§ **GOAL OF THE EXERCISE**:
Write out everything in the records exactly, apart from the pictures.

§ **RAW DATA**:
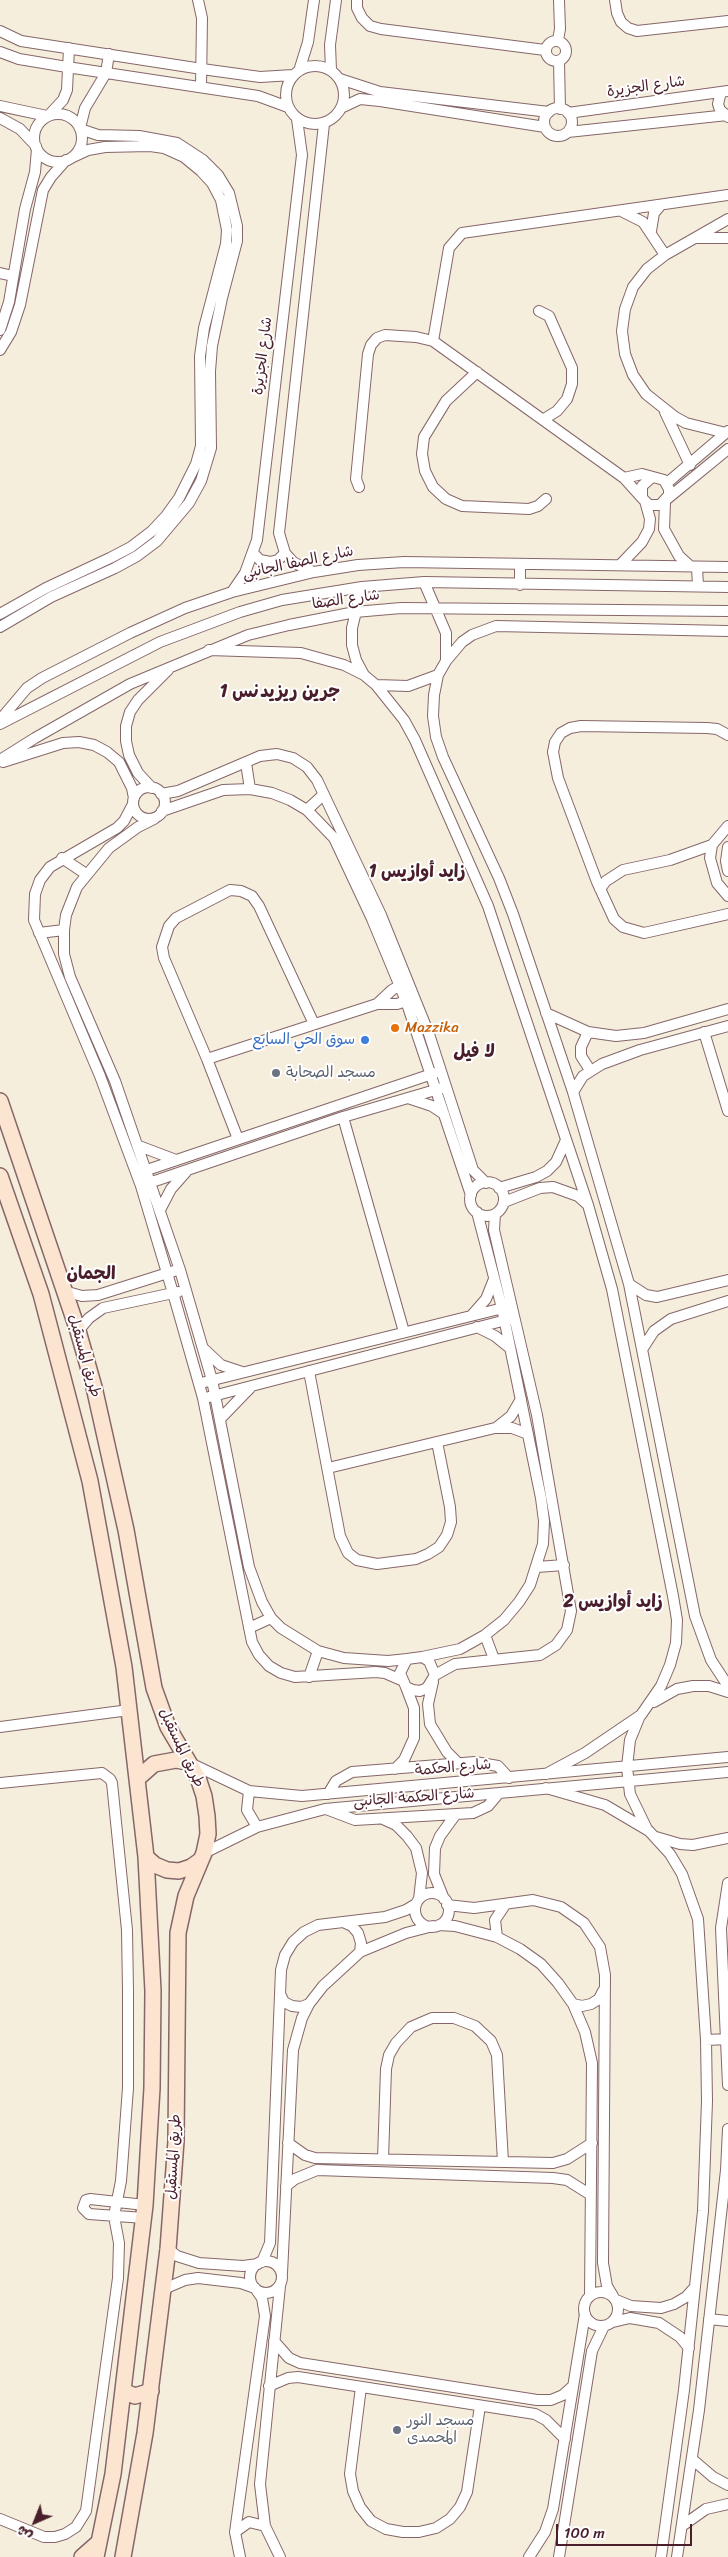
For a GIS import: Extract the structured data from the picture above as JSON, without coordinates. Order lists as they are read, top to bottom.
{
  "streets": {
    "main road": ["طريق المستقبل"],
    "street": [
      "شارع الجزيرة",
      "شارع الصفا الجانبى",
      "شارع الصفا",
      "شارع الحكمة",
      "شارع الحكمة الجانبى"
    ]
  },
  "crossings": [
    ["شارع الجزيرة", "شارع الصفا الجانبى"],
    ["طريق المستقبل", "شارع الحكمة"],
    ["شارع الحكمة", "شارع الحكمة الجانبى"]
  ],
  "districts": [
    "جرين ريزيدنس 1",
    "زايد أوازيس 1",
    "لا فيل",
    "الجمان",
    "زايد أوازيس 2"
  ],
  "places": [
    "Mazzika",
    "سوق الحي السابع",
    "مسجد الصحابة",
    "مسجد النور المحمدى"
  ],
  "scale_bar": "100 m",
  "north": "bottom left"
}
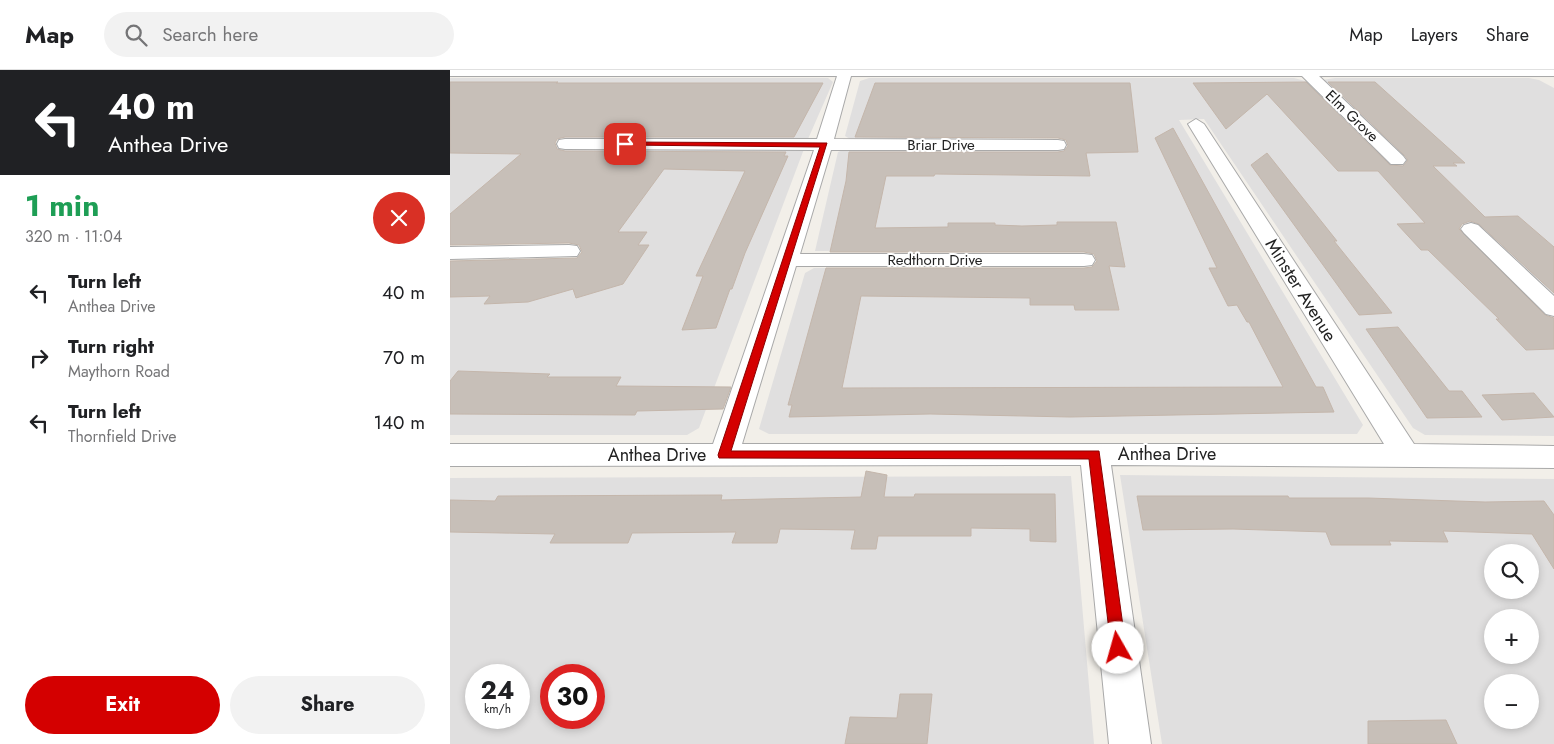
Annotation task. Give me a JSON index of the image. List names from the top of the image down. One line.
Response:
{"streets":{"street":["Elm Grove","Briar Drive","Redthorn Drive","Minster Avenue","Anthea Drive"]},"crossings":[["Minster Avenue","Anthea Drive"]],"page":{"header":"Map","search":"Search here","nav":["Map","Layers","Share"],"turn":["40 m","Anthea Drive"],"heading":["1 min","320 m · 11:04"],"list":[{"name":"Turn left","note":"Anthea Drive","value":"40 m"},{"name":"Turn right","note":"Maythorn Road","value":"70 m"},{"name":"Turn left","note":"Thornfield Drive","value":"140 m"}],"map_buttons":["+","−"],"speed":"24 km/h","limit":"30","buttons":["Exit","Share"]}}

§ **EXPECTED OUTPUT**:
For a GIS import: Extract the structured data from the picture above as JSON, without coordinates. Order lists as they are read, top to bottom.
{
  "streets": {
    "main road": ["طريق المستقبل"],
    "street": [
      "شارع الجزيرة",
      "شارع الصفا الجانبى",
      "شارع الصفا",
      "شارع الحكمة",
      "شارع الحكمة الجانبى"
    ]
  },
  "crossings": [
    ["شارع الجزيرة", "شارع الصفا الجانبى"],
    ["طريق المستقبل", "شارع الحكمة"],
    ["شارع الحكمة", "شارع الحكمة الجانبى"]
  ],
  "districts": [
    "جرين ريزيدنس 1",
    "زايد أوازيس 1",
    "لا فيل",
    "الجمان",
    "زايد أوازيس 2"
  ],
  "places": [
    "Mazzika",
    "سوق الحي السابع",
    "مسجد الصحابة",
    "مسجد النور المحمدى"
  ],
  "scale_bar": "100 m",
  "north": "bottom left"
}
Annotation task. Give me a JSON index of the image. List names from the top of the image down. One line.
Response:
{"streets":{"street":["Elm Grove","Briar Drive","Redthorn Drive","Minster Avenue","Anthea Drive"]},"crossings":[["Minster Avenue","Anthea Drive"]],"page":{"header":"Map","search":"Search here","nav":["Map","Layers","Share"],"turn":["40 m","Anthea Drive"],"heading":["1 min","320 m · 11:04"],"list":[{"name":"Turn left","note":"Anthea Drive","value":"40 m"},{"name":"Turn right","note":"Maythorn Road","value":"70 m"},{"name":"Turn left","note":"Thornfield Drive","value":"140 m"}],"map_buttons":["+","−"],"speed":"24 km/h","limit":"30","buttons":["Exit","Share"]}}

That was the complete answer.